Guided project 4 - College Majors

Hi everyone. I finished my fourth project trying to turn it into a fully-fledged research. That is why I expanded a bit the initial framework of the project. Hope you guys may share some thoughts with me concerning the possible ways for further improvement.

Project 4 - What Determines the Choice of a College Major_.ipynb (686.7 KB)

Click here to view the jupyter notebook file in a new tab


That’s nice. Thanks for sharing.


hey @erzinrost

This is one cool project! :+1:

I especially liked the box-plot (haven’t checked the code part yet though).

The workflow is smooth and engaging and the conclusion very well thought out. Even if we want to analyze and criticize it we would need understanding of the complete project and the thought process you may have had. And that’s a compliment! :slight_smile:

Thank you so much for sharing.


Dear Rucha, many thanks for your comments. I was thinking a lot about the design of the project, and still a bit unsure if it is overloaded with graphs at the beginning (scatterplots and histograms). Sometimes it is a bit difficult to figure out the balance between the number of graphs and their relevance.

hi @erzinrost

Interesting point there! Well, I am no expert nor a Data Scientist. I am basing this purely on my current understanding and learning of the data science concepts and former experience.

You utilized a scatter plot with a trend line, a bar graph with stacked groups, and a box plot to show the distribution or 5-point summary.
This is relevant information being shown using relevant plots. :ok_hand:

Few things you may take into account when in doubts. Again I am no expert and this is student to student!

  • is the plot representing data in the most readable format? For example - pie-chart is considered good when we have about 4-5 categories. categories == 200, absolute Nope.

  • does the graph add visualization power to the analysis at hand? say if we want to identify a correlation between two variables and their movement with each other, a scatter plot works best here.

  • if we have already shown something as stacked bar-plot then maybe instead of repeating the same chart type, we show similar data in tabular form, thus maintaining a variability.
    The real deal here is identifying which data as a plot is most effective for a reader to keep engaged in the project. For example:

    • Stacked bar plot representing Age-Group vs (time spent on FB, Insta, LinkedIn, Whats’app) - as a reader this would engage me more as I will like to know which age-group people are FB addicts!
    • Babies picking different shapes and putting in the mouth :baby: They want to eat the whole world anyway! So we might have a uniform distribution here then the bar graph won’t make sense. A table with the data would do fine.
  • does the graph/plot takes away the attention from the overall analysis and becomes a hindrance?

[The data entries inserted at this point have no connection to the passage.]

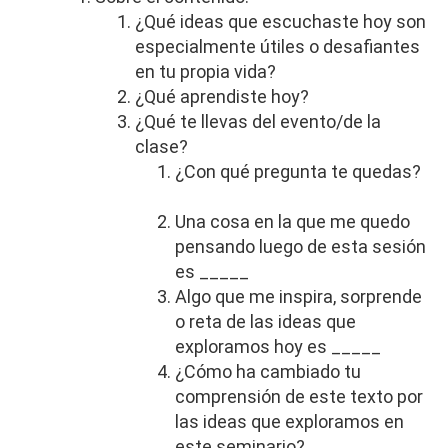
¿Qué ideas que escuchaste hoy son
especialmente útiles o desafiantes
en tu propia vida?
¿Qué aprendiste hoy?
¿Qué te llevas del evento/de la
clase?
¿Con qué pregunta te quedas?
Una cosa en la que me quedo
pensando luego de esta sesión
es _____
Algo que me inspira, sorprende
o reta de las ideas que
exploramos hoy es _____
¿Cómo ha cambiado tu
comprensión de este texto por
las ideas que exploramos en
este seminario?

I have bored you to snooze mode by now. :scream:

Summarizing, not all data can be represented as plots, and not necessarily a plot will always give us meaningful insights. The balance is not the count of plot and charts embedded in the project, the balance is associating the right plot with the right data at the right place in the project.

1 Like

Dear Rucha, many thanks for your points. I will keep them in mind for the future projects.